» **TAREFA SOLICITADA 1**:
Na notícia sobre a CPI do Apagão Aéreo, quantas assinaturas constavam no requerimento protocolado na Câmara dos Deputados?

» **TEXTO FORNECIDO**:

——

O ministro Celso de Mello, do Supremo Tribunal Federal, pediu informações à Mesa Diretora da Câmara dos Deputados e ao presidente da Casa, Arlindo Chinaglia (PT-SP), antes de decidir se determina ou não a instalação da CPI do Apagão Aéreo.

De acordo com o ministro, é importante requisitar informações, principalmente porque Chinaglia “reconheceu atendidos os requisitos constitucionais necessários à criação da CPI em causa”. Depois da chegada das informações, Celso de Mello analisará se o direito das minorias legislativas foi ferido, como alegam os autores do pedido — deputados federais Antônio Carlos Pannunzio (PSDB-SP), Fernando Coruja (PPS-SC), Júlio Redecker (PSDB-RS) e Onyx Lorenzoni (PFL-RS).

Na Câmara dos Deputados, o requerimento da CPI foi protocolado pelos deputados tucanos Vanderlei Macris (SP) e Otávio Leite (RJ). Nele, constavam 211 assinaturas de parlamentares de quase todos os partidos, exceto do PT. O presidente Lula, inclusive, já se posicionou contra a abertura da CPI.

Na semana passada, durante a sessão em que o presidente da Câmara anunciou a abertura da CPI, o líder petista na Câmara, Luiz Sérgio (RJ), levantou uma questão de ordem. O parlamentar argumentou que o requerimento para a criação da comissão não cumpria requisitos constitucionais, como a existência de um fato determinado. Com o argumento, consegui a suspensão da instauração no plenário e entrou com recurso na Comissão de Constituição, Justiça e Cidadania para impedir a abertura da CPI. Como houve pedido de vista, a matéria ainda voltará a ser analisada pelos deputados da Comissão.

Instaure-se a CPI

Na última decisão sobre CPIs, em 9 de março último, o STF negou pedido de liminar para garantir instalação da CPI do Metrô na Assembléia Legislativa de São Paulo. Mas quando entendeu que o direito das minorias estava sendo violado, o Supremo enquadrou o Legislativo.

Foi o que aconteceu na CPI dos Bingos, quando o ministro Celso de Mello sustentou que a investigação parlamentar é um instrumento constitucional colocado à disposição das minorias legislativas. Por essa razão, não se poderia condicionar a criação de CPIs à aprovação da maioria parlamentar. “No momento em que submete um instrumento como esse ao controle da maioria, o exercício concreto do direito de oposição é frustrado”, afirmou o ministro.

Relator da matéria, o ministro Celso de Mello, sustentou o direito de oposição da minoria e que, mesmo em inferioridade numérica, prevalece o direito de investigar o Poder Executivo — ainda que contra a vontade do grupo dominante. O ministro descartou a alegação do então presidente do Senado, José Sarney, de que a discussão da instauração de CPI seja assunto interna corporis regulado pelo regimento da causa, demonstrando que a questão é eminentemente constitucional.

——

» **TAREFA SOLICITADA 2**:
Informe quantas linhas dos registros contêm a palavra "juillet", levando em conta maiúsculas e minúsculas; dê apenas o número.

» **Registros extraídos**:
——

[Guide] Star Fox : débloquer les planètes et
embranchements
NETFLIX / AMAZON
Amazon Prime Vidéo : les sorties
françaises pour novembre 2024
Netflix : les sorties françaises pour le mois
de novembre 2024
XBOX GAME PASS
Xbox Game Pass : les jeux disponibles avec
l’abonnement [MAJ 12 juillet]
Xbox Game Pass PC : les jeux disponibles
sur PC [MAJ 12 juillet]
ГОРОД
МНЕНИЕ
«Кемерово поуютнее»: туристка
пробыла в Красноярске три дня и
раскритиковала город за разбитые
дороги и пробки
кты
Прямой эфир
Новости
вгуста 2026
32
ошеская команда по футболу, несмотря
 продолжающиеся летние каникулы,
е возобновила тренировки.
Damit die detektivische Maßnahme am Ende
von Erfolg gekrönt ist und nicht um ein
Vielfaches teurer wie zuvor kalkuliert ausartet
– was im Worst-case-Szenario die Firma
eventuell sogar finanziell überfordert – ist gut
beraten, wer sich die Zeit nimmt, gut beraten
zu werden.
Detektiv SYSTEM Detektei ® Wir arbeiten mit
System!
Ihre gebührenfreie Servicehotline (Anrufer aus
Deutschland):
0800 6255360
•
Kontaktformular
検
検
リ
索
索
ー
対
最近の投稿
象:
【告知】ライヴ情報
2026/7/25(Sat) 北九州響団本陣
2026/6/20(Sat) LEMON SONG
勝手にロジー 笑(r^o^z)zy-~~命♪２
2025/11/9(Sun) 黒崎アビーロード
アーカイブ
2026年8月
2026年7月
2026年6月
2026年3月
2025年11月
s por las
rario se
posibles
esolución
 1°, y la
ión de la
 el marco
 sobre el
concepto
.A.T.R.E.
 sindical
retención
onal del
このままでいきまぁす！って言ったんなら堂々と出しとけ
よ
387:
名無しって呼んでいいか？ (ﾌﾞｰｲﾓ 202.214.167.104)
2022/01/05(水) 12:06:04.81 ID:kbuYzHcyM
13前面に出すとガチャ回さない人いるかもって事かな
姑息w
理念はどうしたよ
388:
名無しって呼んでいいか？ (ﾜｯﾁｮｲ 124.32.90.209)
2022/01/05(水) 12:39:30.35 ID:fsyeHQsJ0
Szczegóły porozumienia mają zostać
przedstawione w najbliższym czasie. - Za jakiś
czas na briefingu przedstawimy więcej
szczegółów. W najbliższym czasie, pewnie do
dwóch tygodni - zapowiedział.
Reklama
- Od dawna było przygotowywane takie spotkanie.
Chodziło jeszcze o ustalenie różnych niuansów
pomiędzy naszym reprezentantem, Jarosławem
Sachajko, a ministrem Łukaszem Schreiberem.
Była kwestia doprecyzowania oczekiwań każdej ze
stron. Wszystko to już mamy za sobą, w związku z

——

» **RESPOSTA FINAL 1**:
211 assinaturas.

» **RESPOSTA FINAL 2**:
2